> The task
Find every line containing the word "querySelectorAll" in the records below; report only how many there are.

> Dataset content
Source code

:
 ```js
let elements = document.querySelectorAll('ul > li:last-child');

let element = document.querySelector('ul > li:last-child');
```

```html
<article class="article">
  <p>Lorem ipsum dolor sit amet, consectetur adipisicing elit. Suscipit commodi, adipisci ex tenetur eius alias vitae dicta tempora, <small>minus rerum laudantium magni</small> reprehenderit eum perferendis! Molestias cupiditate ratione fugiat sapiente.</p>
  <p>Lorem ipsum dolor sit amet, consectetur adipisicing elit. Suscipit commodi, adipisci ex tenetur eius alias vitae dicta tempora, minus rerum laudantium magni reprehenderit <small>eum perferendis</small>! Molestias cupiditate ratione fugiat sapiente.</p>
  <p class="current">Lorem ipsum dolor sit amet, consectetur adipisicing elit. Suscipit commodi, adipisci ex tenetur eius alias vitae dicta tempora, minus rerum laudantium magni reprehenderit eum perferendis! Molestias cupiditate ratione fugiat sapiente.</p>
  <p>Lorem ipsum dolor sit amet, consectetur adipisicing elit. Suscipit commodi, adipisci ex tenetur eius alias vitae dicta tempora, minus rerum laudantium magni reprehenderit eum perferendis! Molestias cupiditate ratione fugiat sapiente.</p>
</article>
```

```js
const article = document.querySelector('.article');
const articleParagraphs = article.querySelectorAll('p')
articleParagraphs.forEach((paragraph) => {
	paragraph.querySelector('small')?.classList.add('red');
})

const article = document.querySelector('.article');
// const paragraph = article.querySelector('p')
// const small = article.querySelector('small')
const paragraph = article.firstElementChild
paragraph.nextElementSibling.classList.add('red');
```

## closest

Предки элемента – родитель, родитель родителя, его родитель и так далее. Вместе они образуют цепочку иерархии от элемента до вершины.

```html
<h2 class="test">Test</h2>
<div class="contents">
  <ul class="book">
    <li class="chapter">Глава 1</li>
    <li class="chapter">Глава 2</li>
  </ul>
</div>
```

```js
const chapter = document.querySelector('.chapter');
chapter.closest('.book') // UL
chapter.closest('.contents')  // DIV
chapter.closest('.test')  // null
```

* * *

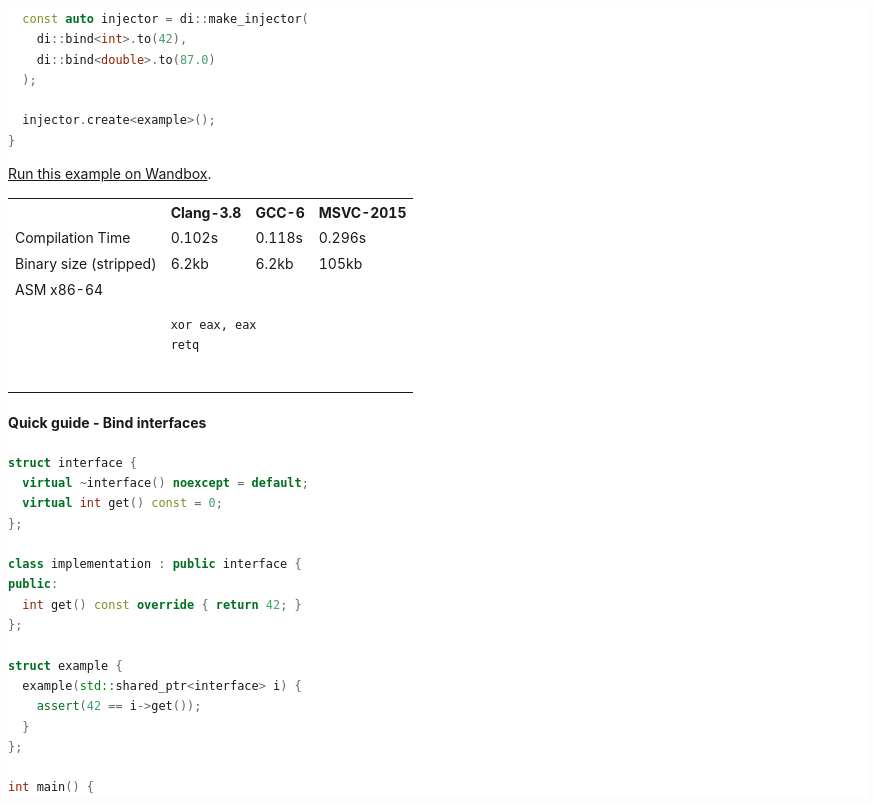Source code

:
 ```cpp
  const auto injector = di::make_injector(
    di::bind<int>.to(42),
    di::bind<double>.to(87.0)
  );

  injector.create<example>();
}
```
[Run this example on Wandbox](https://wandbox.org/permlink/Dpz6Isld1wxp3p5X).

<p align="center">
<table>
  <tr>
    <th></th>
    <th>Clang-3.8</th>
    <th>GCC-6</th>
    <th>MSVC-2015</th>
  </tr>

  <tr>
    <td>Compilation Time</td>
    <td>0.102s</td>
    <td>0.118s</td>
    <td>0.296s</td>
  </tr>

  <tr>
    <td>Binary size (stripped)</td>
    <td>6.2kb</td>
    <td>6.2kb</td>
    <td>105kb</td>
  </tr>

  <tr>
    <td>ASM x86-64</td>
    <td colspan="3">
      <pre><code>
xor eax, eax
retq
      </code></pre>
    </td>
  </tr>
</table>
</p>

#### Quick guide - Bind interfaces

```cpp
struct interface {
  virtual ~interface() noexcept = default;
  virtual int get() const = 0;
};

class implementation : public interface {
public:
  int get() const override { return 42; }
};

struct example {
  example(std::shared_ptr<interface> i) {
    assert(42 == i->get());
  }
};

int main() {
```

> Solution for this problem
2